----- DOCUMENT EXCERPT -----

It takes a lot of courage to release the familiar and seemingly secure, to embrace the new.
But there is no real security in what is no longer meaningful.
There is more security in the adventurous and exciting, for in movement there is life, and in change there is power.
Alan Cohen
"Outside of a dog, a book is a man's best friend.
Inside of a dog, it's too dark to read."
Groucho Marx
The doors we open and close each day decide the lives we live.

Friday, August 30, 2013

Remembering Arthur

I was browsing some blogs tonight when I came across one that had one of those lists.
You know, 21 Reasons for This and That ..
But this one had something about children flying and people making a fuss if a baby cried and now there is an airline that has a section for people where children cannot fly.
Because apparently, there are people on this planet who have not heard a baby cry, who have not been babies themselves and apparently have never had a baby...
I don't enjoy hearing a baby cry when trying to sleep on an airplane. But I don't like listening to two business men laugh and talk at a normal loud voice through an entire night flight either.

So ... this all makes me remember my Cousin Arthur.
Arthur and I were almost the same age.
His mom and mine are sisters.
He and I were together most of the time as  small children.

Then my family moved to the East Coast USA and his stayed on the West Coast but  we never lost touch ..  now and then we would send a note, a card or photos of children who came along over the years.
He was a Staff Sargent in the US Army and was stationed in various places.
I remember his telling me stories about living in Germany, he loved it.

One of my best memories of the adult Arthur was when he was stationed  in Korea and he was finally flying home to see his family.

----- LISTED RECORDS -----

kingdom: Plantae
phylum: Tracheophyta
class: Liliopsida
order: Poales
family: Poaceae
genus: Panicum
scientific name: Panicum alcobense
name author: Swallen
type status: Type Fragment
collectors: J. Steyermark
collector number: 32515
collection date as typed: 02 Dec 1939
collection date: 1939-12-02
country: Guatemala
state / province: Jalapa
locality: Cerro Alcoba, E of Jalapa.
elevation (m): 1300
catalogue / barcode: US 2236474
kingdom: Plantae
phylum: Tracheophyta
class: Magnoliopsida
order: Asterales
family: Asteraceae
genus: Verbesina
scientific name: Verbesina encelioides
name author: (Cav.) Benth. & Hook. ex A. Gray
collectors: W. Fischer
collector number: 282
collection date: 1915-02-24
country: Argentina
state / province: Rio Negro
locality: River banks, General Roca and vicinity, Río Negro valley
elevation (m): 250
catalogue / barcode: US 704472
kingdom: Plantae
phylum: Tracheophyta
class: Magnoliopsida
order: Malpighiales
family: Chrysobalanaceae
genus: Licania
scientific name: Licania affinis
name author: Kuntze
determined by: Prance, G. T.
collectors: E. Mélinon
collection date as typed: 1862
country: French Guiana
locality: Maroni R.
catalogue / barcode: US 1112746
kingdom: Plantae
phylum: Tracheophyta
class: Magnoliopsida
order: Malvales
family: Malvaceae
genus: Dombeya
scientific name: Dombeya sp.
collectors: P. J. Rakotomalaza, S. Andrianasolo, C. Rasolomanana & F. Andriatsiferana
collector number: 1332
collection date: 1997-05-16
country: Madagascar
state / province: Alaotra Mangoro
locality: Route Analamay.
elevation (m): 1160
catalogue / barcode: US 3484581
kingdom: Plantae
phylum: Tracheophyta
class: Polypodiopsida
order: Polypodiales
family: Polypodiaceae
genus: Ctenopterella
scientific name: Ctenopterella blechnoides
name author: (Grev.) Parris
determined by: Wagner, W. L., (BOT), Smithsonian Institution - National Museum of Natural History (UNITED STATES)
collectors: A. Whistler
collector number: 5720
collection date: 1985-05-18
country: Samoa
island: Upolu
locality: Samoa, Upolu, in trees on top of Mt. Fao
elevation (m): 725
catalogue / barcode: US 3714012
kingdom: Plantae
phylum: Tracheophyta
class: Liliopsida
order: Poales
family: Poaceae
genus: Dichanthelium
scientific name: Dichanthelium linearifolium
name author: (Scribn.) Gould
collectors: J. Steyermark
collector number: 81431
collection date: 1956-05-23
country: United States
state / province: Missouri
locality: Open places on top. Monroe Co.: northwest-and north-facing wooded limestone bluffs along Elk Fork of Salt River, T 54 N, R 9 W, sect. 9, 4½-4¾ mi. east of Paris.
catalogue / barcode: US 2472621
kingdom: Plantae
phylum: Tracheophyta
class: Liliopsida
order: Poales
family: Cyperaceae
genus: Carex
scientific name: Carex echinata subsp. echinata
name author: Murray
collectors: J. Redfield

-----

EXERCISES TO COMPLETE>
1. Decide whether each statement agrees with the Remembering Arthur post: (a) the writer's mother and Arthur's mother are sisters; (b) Arthur disliked living in Germany; (c) the two families lost touch after the move. For each, answer yes or no and quote the deciding words.
2. Please print the Remembering Arthur post from "I was browsing" to "had a baby...".
The listing has nothing to do with the Remembering Arthur post.

SOLUTIONS BY TASK>
1.
(a) Yes: "His mom and mine are sisters."
(b) No: "he loved it"
(c) No: "we never lost touch"

2.
I was browsing some blogs tonight when I came across one that had one of those lists.
You know, 21 Reasons for This and That ..
But this one had something about children flying and people making a fuss if a baby cried and now there is an airline that has a section for people where children cannot fly.
Because apparently, there are people on this planet who have not heard a baby cry, who have not been babies themselves and apparently have never had a baby...